ICMR-NIE introduce alert feature to reduce TB deaths in Tamil Nadu
Jul 09, 2025
By Shalini Bhardwaj
Chennai (Tamil Nadu) [India], July 9 : More than half of all tuberculosis (TB) deaths occur within the first two months of treatment. In response, the Indian Council of Medical Research-National Institute of Epidemiology (ICMR-NIE) has introduced a new alert feature designed to immediately notify frontline healthcare workers when a patient is identified as severely ill following a TB diagnosis.
The predictive model is expected to reduce the average time from diagnosis to hospital admission for severely ill patients with tuberculosis.
The ICMR-NIE has recently launched a predictive model that helps the state reduce TB deaths.
The predictive model was developed using data from 57,803 adults diagnosed with TB from public health facilities.
"In 2023, of 57,803 adults with TB diagnosed from public facilities, 57,070 (99%) were triaged and 6864 (12%) were triage-positive (eligible for referral). Of 6864 eligible, 6105(89%) were referred, comprehensively assessed and confirmed as severely ill at nodal inpatient facilities. Of 6105 confirmed, 5926 (98%) were admitted for inpatient care and 5413 (92%) were successfully discharged for ambulatory directly observed treatment. The median admission duration was seven days," the study noted.
The new feature introduced by the ICMR-NIE would merge with the existing TB SeWA (Secere TB Web Application), which was launched in 2022 and integrated into the state's TN-KET (Tamil Nadu Kasanoi Erappila Thittam).

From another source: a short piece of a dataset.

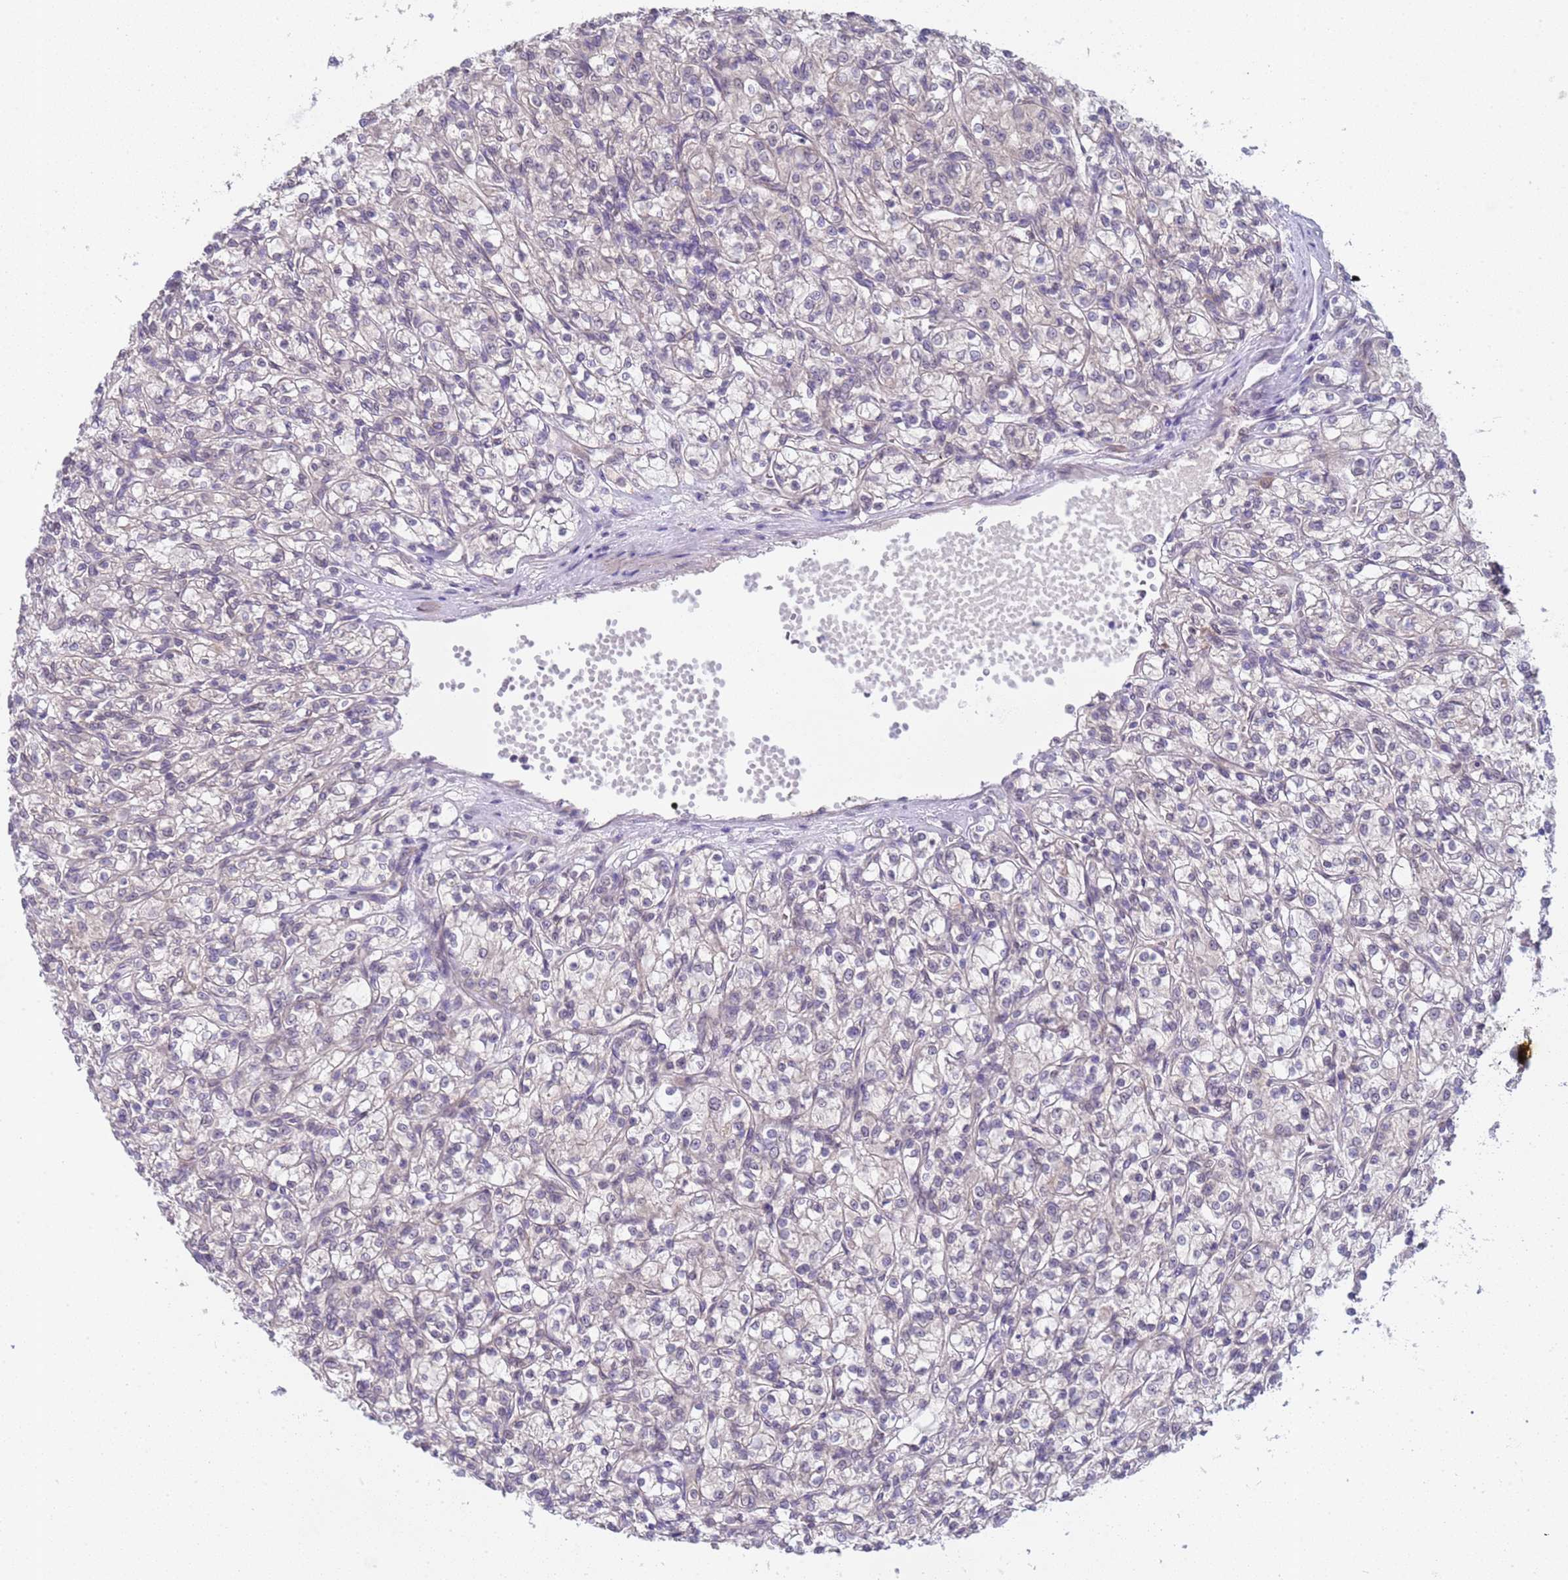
{"staining": {"intensity": "negative", "quantity": "none", "location": "none"}, "tissue": "renal cancer", "cell_type": "Tumor cells", "image_type": "cancer", "snomed": [{"axis": "morphology", "description": "Adenocarcinoma, NOS"}, {"axis": "topography", "description": "Kidney"}], "caption": "Micrograph shows no protein positivity in tumor cells of renal cancer tissue.", "gene": "TRMT10A", "patient": {"sex": "female", "age": 59}}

According to experts from ICMR-NIE, "This new feature will be useful to Alert front-line staff on how to recognise severely ill TB patients to avoid delay in treatment."
They further added, "The Majority of TB deaths are being reported early (within 2 months), India TB program's information management system (Nikshay) dependent death prediction models are not feasible for prospective use as few variables are captured at diagnosis. Utilising routinely captured triage variables for severe illness in TB SeWA that are available under TN-KET at diagnosis (body mass index, pedal oedema, respiratory rate, oxygen saturation, and ability to stand without support), robust models for prospective use were developed."